Problem =
Find the line holding "M444,541L455,562L451,567L437,565L439,546Z" in the entries below. Give it again exactly, along with every line after it up to and including the line holding "M26,231L45,236L36,264L26,261Z".

Information shown =
[Start of Attachment]

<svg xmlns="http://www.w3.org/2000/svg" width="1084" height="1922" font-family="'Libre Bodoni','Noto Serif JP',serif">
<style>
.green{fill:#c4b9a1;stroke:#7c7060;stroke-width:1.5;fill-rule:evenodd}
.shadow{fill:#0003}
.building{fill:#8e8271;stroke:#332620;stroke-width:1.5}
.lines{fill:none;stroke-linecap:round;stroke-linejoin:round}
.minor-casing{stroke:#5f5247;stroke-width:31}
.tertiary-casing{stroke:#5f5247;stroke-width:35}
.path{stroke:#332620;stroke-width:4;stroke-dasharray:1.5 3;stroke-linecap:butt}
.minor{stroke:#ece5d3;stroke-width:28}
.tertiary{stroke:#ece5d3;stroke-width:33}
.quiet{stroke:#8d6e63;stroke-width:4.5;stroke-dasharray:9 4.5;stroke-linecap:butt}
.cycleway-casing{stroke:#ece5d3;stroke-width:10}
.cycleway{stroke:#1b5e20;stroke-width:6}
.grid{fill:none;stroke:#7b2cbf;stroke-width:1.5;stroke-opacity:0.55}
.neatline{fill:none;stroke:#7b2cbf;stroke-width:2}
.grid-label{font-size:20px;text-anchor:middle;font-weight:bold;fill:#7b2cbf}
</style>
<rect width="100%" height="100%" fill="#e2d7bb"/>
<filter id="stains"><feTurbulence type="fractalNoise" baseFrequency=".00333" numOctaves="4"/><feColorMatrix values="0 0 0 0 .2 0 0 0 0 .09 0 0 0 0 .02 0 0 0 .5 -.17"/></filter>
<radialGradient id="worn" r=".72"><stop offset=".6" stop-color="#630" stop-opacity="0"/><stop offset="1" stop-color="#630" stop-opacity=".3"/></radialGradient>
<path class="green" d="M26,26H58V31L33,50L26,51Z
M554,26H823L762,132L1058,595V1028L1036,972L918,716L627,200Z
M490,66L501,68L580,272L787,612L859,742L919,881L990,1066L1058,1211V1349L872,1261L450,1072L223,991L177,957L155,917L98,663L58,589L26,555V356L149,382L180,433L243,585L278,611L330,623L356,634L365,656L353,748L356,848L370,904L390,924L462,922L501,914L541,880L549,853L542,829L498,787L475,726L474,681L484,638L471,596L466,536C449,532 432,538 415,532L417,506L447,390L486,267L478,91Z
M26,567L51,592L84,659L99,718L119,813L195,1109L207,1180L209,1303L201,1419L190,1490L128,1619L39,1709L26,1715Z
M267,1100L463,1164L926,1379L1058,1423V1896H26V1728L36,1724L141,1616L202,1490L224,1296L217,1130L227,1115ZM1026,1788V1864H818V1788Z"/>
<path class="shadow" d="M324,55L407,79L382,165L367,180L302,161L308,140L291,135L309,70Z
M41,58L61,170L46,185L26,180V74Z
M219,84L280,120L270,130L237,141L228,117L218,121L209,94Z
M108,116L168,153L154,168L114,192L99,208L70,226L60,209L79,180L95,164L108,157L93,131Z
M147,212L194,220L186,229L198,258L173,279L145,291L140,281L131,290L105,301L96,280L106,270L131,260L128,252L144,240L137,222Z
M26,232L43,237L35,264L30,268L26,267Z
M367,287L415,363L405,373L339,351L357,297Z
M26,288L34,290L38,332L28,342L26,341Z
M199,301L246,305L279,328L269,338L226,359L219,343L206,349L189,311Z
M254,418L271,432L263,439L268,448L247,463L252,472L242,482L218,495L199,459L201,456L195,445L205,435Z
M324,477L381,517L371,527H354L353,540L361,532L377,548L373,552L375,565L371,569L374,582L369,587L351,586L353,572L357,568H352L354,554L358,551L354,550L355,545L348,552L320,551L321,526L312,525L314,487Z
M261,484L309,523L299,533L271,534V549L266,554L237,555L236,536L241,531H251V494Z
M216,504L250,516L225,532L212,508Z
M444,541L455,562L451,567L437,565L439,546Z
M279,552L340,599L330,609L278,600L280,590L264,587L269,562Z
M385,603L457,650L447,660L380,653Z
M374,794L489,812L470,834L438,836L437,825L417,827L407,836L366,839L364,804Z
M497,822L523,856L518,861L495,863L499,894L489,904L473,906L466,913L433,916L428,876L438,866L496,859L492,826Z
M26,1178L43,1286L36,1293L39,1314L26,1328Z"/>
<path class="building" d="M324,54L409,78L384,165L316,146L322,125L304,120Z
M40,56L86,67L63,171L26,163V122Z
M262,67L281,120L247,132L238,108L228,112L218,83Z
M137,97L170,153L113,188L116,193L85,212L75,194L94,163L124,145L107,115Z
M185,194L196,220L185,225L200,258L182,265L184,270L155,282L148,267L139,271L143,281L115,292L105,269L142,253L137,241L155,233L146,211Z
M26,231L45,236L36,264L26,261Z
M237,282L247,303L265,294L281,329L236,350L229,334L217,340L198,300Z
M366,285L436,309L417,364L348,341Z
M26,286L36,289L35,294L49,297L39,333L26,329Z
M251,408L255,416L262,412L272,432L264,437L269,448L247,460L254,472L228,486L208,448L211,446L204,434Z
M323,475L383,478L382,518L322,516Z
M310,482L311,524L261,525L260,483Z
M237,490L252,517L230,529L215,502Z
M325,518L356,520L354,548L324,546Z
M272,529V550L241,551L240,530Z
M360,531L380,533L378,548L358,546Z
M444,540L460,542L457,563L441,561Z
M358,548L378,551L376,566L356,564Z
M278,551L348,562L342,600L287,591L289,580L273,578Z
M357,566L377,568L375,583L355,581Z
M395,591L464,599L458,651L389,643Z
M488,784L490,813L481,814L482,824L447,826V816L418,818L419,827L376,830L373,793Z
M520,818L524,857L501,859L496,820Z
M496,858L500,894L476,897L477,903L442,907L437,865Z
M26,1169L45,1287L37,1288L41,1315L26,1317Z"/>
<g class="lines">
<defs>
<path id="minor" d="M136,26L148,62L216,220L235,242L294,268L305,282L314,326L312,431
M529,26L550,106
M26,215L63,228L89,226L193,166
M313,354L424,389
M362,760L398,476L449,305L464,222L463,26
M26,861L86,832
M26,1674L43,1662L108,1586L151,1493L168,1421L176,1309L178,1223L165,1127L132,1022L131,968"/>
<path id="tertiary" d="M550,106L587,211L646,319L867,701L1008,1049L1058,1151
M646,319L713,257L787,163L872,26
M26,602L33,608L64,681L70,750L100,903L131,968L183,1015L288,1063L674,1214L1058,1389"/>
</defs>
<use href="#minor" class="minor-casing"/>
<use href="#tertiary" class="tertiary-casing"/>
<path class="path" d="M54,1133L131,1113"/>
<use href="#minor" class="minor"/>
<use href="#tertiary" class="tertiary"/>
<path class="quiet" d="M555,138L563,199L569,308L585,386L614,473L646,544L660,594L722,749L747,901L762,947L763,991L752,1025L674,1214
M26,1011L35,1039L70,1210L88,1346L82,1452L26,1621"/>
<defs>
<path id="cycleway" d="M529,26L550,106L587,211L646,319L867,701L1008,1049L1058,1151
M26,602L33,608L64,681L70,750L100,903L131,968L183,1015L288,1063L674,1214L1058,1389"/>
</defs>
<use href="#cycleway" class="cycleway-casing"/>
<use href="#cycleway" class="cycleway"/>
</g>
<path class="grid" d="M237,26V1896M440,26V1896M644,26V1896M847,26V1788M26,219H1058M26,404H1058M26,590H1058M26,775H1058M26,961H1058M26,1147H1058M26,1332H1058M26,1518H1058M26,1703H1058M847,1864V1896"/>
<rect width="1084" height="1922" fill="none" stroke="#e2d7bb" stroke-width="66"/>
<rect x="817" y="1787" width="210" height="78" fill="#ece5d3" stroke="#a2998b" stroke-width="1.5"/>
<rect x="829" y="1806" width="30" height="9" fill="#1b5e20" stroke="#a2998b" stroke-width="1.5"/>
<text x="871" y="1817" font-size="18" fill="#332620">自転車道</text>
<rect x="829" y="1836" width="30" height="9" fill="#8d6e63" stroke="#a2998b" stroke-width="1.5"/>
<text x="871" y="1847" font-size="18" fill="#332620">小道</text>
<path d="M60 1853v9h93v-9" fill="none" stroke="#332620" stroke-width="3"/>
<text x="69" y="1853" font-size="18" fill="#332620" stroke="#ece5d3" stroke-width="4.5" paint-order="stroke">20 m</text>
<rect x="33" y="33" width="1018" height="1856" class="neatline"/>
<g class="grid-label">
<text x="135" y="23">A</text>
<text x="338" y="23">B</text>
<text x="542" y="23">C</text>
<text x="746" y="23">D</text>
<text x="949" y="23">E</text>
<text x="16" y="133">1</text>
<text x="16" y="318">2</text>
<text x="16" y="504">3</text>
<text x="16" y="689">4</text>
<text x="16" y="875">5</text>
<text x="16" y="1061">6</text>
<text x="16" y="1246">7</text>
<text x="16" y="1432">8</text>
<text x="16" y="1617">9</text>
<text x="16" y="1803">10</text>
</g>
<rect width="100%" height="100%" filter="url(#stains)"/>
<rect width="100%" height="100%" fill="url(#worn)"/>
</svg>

[End of Attachment]

Exercise result =
M444,541L455,562L451,567L437,565L439,546Z
M279,552L340,599L330,609L278,600L280,590L264,587L269,562Z
M385,603L457,650L447,660L380,653Z
M374,794L489,812L470,834L438,836L437,825L417,827L407,836L366,839L364,804Z
M497,822L523,856L518,861L495,863L499,894L489,904L473,906L466,913L433,916L428,876L438,866L496,859L492,826Z
M26,1178L43,1286L36,1293L39,1314L26,1328Z"/>
<path class="building" d="M324,54L409,78L384,165L316,146L322,125L304,120Z
M40,56L86,67L63,171L26,163V122Z
M262,67L281,120L247,132L238,108L228,112L218,83Z
M137,97L170,153L113,188L116,193L85,212L75,194L94,163L124,145L107,115Z
M185,194L196,220L185,225L200,258L182,265L184,270L155,282L148,267L139,271L143,281L115,292L105,269L142,253L137,241L155,233L146,211Z
M26,231L45,236L36,264L26,261Z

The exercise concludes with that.